D: The ideal candidate has off episodes and is troubled by them. The ideal candidate pretty much anyone with Parkinson’s disease meets that criteria.

N: I just want to be clear that it wasn’t one swatch of the Parkinson’s population that this treatment was very well for and then another part of the population that it just wasn’t going to be good for it all.

D: We haven’t found indicators of that.

N: When it comes to someone having had Parkinson’s for a long time since diagnosis, is that a factor in how this drug works with them?

D: Yes indeed. So very early in the disease, patients might not even need drug treatment at all. As the disease progresses still early in the course, the motor fluctuations might not be troubling or might not be fluctuations. Those develop as the disease severity increases. With later and later stages in the illness, there’s greater difficulty in adjusting the medications to avoid those off episodes and that’s when this becomes an important treatment.

N: Is this something that if a patient isn’t uncomfortable with injections maybe not several times a day but if it’s controlling to maybe once or maybe twice a day if they’re okay with that, is this something that you would encourage? Is this something that can be used in conjunction with or is it always one or the other?

D: Well, we haven’t studied it in conjunction. So I don’t know the answer. I wouldn’t tell patients what to do but I think the choice is pretty obvious in that sense and this opens up the opportunity to use Apomorphine for patients who aren’t using the injection which is a very large chunk of the Parkinson’s population.

N: Well, where can we go in and learn some more online about Apomorphine film and this application?
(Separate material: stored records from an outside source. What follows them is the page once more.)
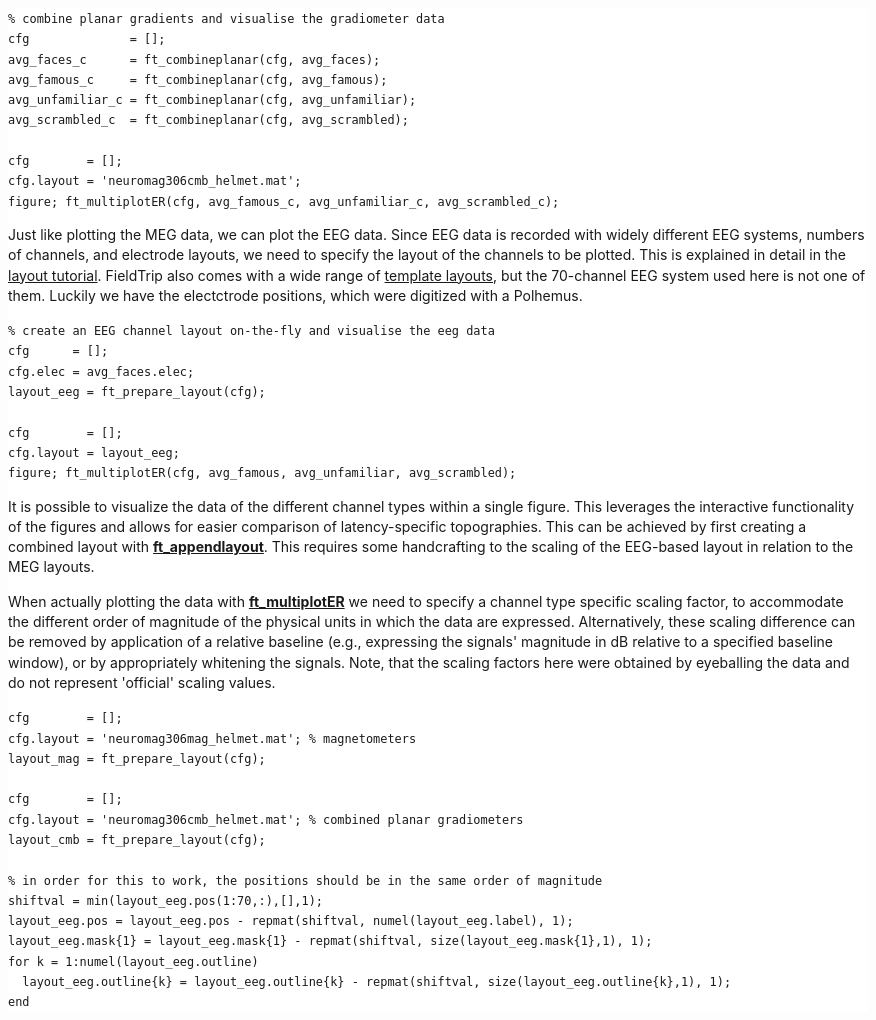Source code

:     % combine planar gradients and visualise the gradiometer data
    cfg              = [];
    avg_faces_c      = ft_combineplanar(cfg, avg_faces);
    avg_famous_c     = ft_combineplanar(cfg, avg_famous);
    avg_unfamiliar_c = ft_combineplanar(cfg, avg_unfamiliar);
    avg_scrambled_c  = ft_combineplanar(cfg, avg_scrambled);

    cfg        = [];
    cfg.layout = 'neuromag306cmb_helmet.mat';
    figure; ft_multiplotER(cfg, avg_famous_c, avg_unfamiliar_c, avg_scrambled_c);
    
Just like plotting the MEG data, we can plot the EEG data. Since EEG data is recorded with widely different EEG systems, numbers of channels, and electrode layouts, we need to specify the layout of the channels to be plotted. This is explained in detail in the [layout tutorial](/tutorial/layout). FieldTrip also comes with a wide range of [template layouts](/template/layout), but the 70-channel EEG system used here is not one of them. Luckily we have the electctrode positions, which were digitized with a Polhemus.

    % create an EEG channel layout on-the-fly and visualise the eeg data
    cfg      = [];
    cfg.elec = avg_faces.elec;
    layout_eeg = ft_prepare_layout(cfg);

    cfg        = [];
    cfg.layout = layout_eeg;
    figure; ft_multiplotER(cfg, avg_famous, avg_unfamiliar, avg_scrambled);

It is possible to visualize the data of the different channel types within a single figure. This leverages the interactive functionality of the figures and allows for easier comparison of latency-specific topographies. This can be achieved by first creating a combined layout with **[ft_appendlayout](/reference/ft_appendlayout)**. This requires some handcrafting to the scaling of the EEG-based layout in relation to the MEG layouts.

When actually plotting the data with **[ft_multiplotER](/reference/ft_multiplotER)** we need to specify a channel type specific scaling factor, to accommodate the different order of magnitude of the physical units in which the data are expressed. Alternatively, these scaling difference can be removed by application of a relative baseline (e.g., expressing the signals' magnitude in dB relative to a specified baseline window), or by appropriately whitening the signals. Note, that the scaling factors here were obtained by eyeballing the data and do not represent 'official' scaling values.

    cfg        = [];
    cfg.layout = 'neuromag306mag_helmet.mat'; % magnetometers
    layout_mag = ft_prepare_layout(cfg);

    cfg        = [];
    cfg.layout = 'neuromag306cmb_helmet.mat'; % combined planar gradiometers
    layout_cmb = ft_prepare_layout(cfg);

    % in order for this to work, the positions should be in the same order of magnitude
    shiftval = min(layout_eeg.pos(1:70,:),[],1);
    layout_eeg.pos = layout_eeg.pos - repmat(shiftval, numel(layout_eeg.label), 1);
    layout_eeg.mask{1} = layout_eeg.mask{1} - repmat(shiftval, size(layout_eeg.mask{1},1), 1);
    for k = 1:numel(layout_eeg.outline)
      layout_eeg.outline{k} = layout_eeg.outline{k} - repmat(shiftval, size(layout_eeg.outline{k},1), 1);
    end
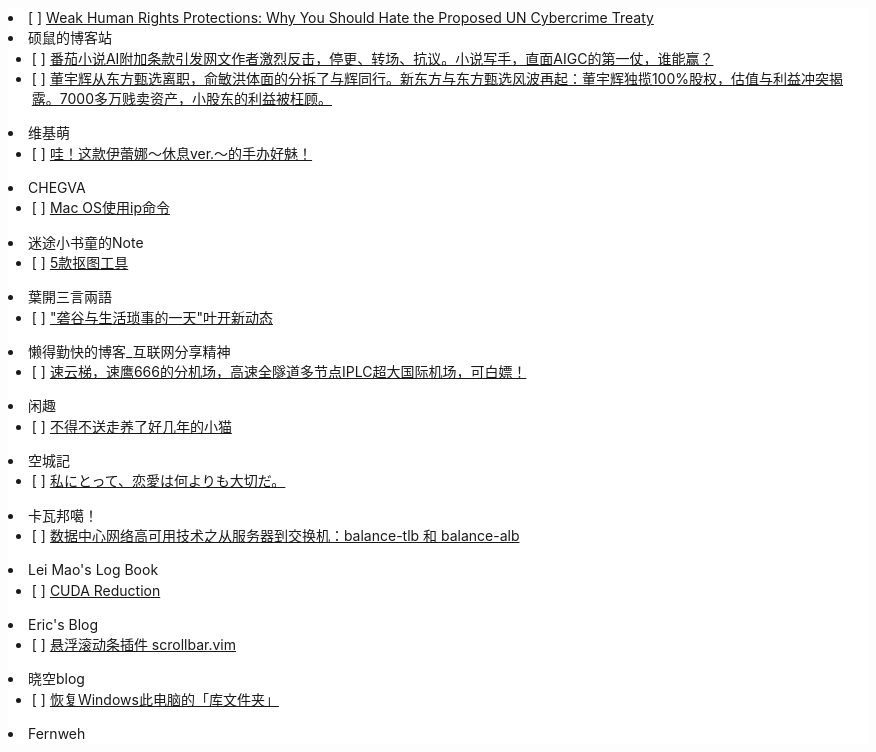 <li>[ ] <a href="https://www.eff.org/deeplinks/2024/07/weak-human-rights-protections-why-you-should-hate-proposed-un-cybercrime-treaty">Weak Human Rights Protections: Why You Should Hate the Proposed UN Cybercrime Treaty</a></li>
</ul></li>
<li>硕鼠的博客站
<ul>
<li>[ ] <a href="https://lukefan.com/2024/07/30/%e7%95%aa%e8%8c%84%e5%b0%8f%e8%af%b4ai%e9%99%84%e5%8a%a0%e6%9d%a1%e6%ac%be%e5%bc%95%e5%8f%91%e7%bd%91%e6%96%87%e4%bd%9c%e8%80%85%e6%bf%80%e7%83%88%e5%8f%8d%e5%87%bb%ef%bc%8c%e5%81%9c%e6%9b%b4%e3%80%81/">番茄小说AI附加条款引发网文作者激烈反击，停更、转场、抗议。小说写手，直面AIGC的第一仗，谁能赢？</a></li>
<li>[ ] <a href="https://lukefan.com/2024/07/30/%e8%91%a3%e5%ae%87%e8%be%89%e4%bb%8e%e4%b8%9c%e6%96%b9%e7%94%84%e9%80%89%e7%a6%bb%e8%81%8c%ef%bc%8c%e4%bf%9e%e6%95%8f%e6%b4%aa%e4%bd%93%e9%9d%a2%e7%9a%84%e5%88%86%e6%8b%86%e4%ba%86%e4%b8%8e%e8%be%89/">董宇辉从东方甄选离职，俞敏洪体面的分拆了与辉同行。新东方与东方甄选风波再起：董宇辉独揽100%股权，估值与利益冲突揭露。7000多万贱卖资产，小股东的利益被枉顾。</a></li>
</ul></li>
<li>维基萌
<ul>
<li>[ ] <a href="https://www.wikimoe.com/post/b2oypwfi">哇！这款伊蕾娜～休息ver.～的手办好魅！</a></li>
</ul></li>
<li>CHEGVA
<ul>
<li>[ ] <a href="https://chegva.com/6161.html">Mac OS使用ip命令</a></li>
</ul></li>
<li>迷途小书童的Note
<ul>
<li>[ ] <a href="https://xugaoxiang.com/2024/07/30/5-background-remover-tools/">5款抠图工具</a></li>
</ul></li>
<li>葉開三言兩語
<ul>
<li>[ ] <a href="https://qq.md/post/752">"砻谷与生活琐事的一天"叶开新动态</a></li>
</ul></li>
<li>懒得勤快的博客_互联网分享精神
<ul>
<li>[ ] <a href="https://masuit.com/p211">速云梯，速鹰666的分机场，高速全隧道多节点IPLC超大国际机场，可白嫖！</a></li>
</ul></li>
<li>闲趣
<ul>
<li>[ ] <a href="https://xqrp.com/661719.html">不得不送走养了好几年的小猫</a></li>
</ul></li>
<li>空城記
<ul>
<li>[ ] <a href="https://shinekid.com/2024/07/love-is-my-whole-world/">私にとって、恋愛は何よりも大切だ。</a></li>
</ul></li>
<li>卡瓦邦噶！
<ul>
<li>[ ] <a href="https://www.kawabangga.com/posts/6485">数据中心网络高可用技术之从服务器到交换机：balance-tlb 和 balance-alb</a></li>
</ul></li>
<li>Lei Mao's Log Book
<ul>
<li>[ ] <a href="https://leimao.github.io/blog/CUDA-Reduction/">CUDA Reduction</a></li>
</ul></li>
<li>Eric's Blog
<ul>
<li>[ ] <a href="https://wsdjeg.net/floating-scrollbar-for-vim-and-neovim/">悬浮滚动条插件 scrollbar.vim</a></li>
</ul></li>
<li>晓空blog
<ul>
<li>[ ] <a href="https://blog.moeworld.tech/2024/07/30/%e6%81%a2%e5%a4%8dwindows%e6%ad%a4%e7%94%b5%e8%84%91%e7%9a%84%e3%80%8c%e5%ba%93%e6%96%87%e4%bb%b6%e5%a4%b9%e3%80%8d/">恢复Windows此电脑的「库文件夹」</a></li>
</ul></li>
<li>Fernweh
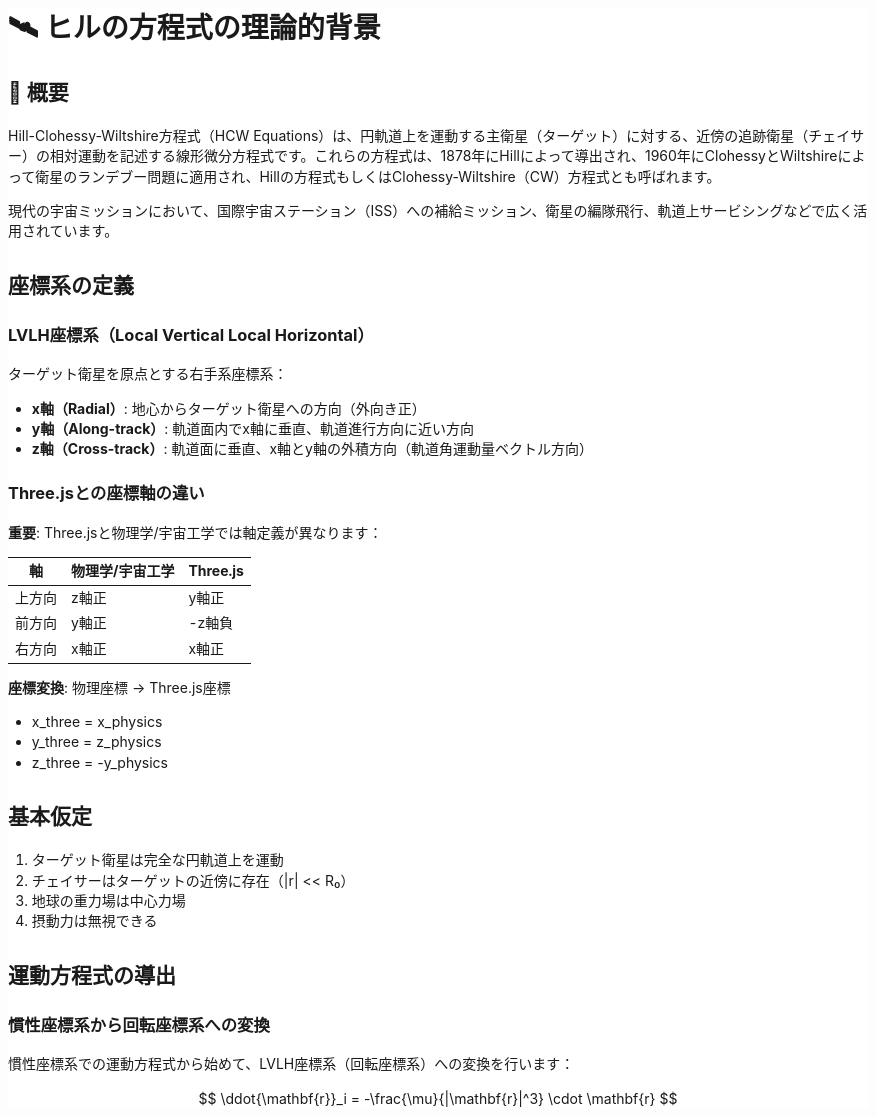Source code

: # 🛰️ ヒルの方程式の理論的背景

## 📖 概要

Hill-Clohessy-Wiltshire方程式（HCW Equations）は、円軌道上を運動する主衛星（ターゲット）に対する、近傍の追跡衛星（チェイサー）の相対運動を記述する線形微分方程式です。これらの方程式は、1878年にHillによって導出され、1960年にClohessyとWiltshireによって衛星のランデブー問題に適用され、Hillの方程式もしくはClohessy-Wiltshire（CW）方程式とも呼ばれます。

現代の宇宙ミッションにおいて、国際宇宙ステーション（ISS）への補給ミッション、衛星の編隊飛行、軌道上サービシングなどで広く活用されています。

## 座標系の定義

### LVLH座標系（Local Vertical Local Horizontal）

ターゲット衛星を原点とする右手系座標系：

- **x軸（Radial）**: 地心からターゲット衛星への方向（外向き正）
- **y軸（Along-track）**: 軌道面内でx軸に垂直、軌道進行方向に近い方向
- **z軸（Cross-track）**: 軌道面に垂直、x軸とy軸の外積方向（軌道角運動量ベクトル方向）

### Three.jsとの座標軸の違い

**重要**: Three.jsと物理学/宇宙工学では軸定義が異なります：

| 軸 | 物理学/宇宙工学 | Three.js |
|---|---|---|
| 上方向 | z軸正 | y軸正 |
| 前方向 | y軸正 | -z軸負 |
| 右方向 | x軸正 | x軸正 |

**座標変換**: 物理座標 → Three.js座標
- x_three = x_physics
- y_three = z_physics  
- z_three = -y_physics

## 基本仮定

1. ターゲット衛星は完全な円軌道上を運動
2. チェイサーはターゲットの近傍に存在（|r| << R₀）
3. 地球の重力場は中心力場
4. 摂動力は無視できる

## 運動方程式の導出

### 慣性座標系から回転座標系への変換

慣性座標系での運動方程式から始めて、LVLH座標系（回転座標系）への変換を行います：

$$
\ddot{\mathbf{r}}_i = -\frac{\mu}{|\mathbf{r}|^3} \cdot \mathbf{r}
$$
D: So the results from our phase 2 study were published last year and the top line results from our phase 3 study were put out in a press release and we hope to have a poster presentation at an upcoming meeting and then a full publication later.

N: I do believe you can learn more at www.sunovion.us/research-and-development/pipeline.html. It’s been a pleasure talking with you today, David Blum from Sunovion. I’m hoping you’ll come back and give us an update when approval takes place and we can go from there.

D: I’m looking forward to that. Thanks for having me on.

N: Thank you. You’ve been listening to Health Professional Radio. I’m your host, Neal Howard. Transcripts and audio of the program are available at hpr.fm and at healthprofessionalradio.com.au.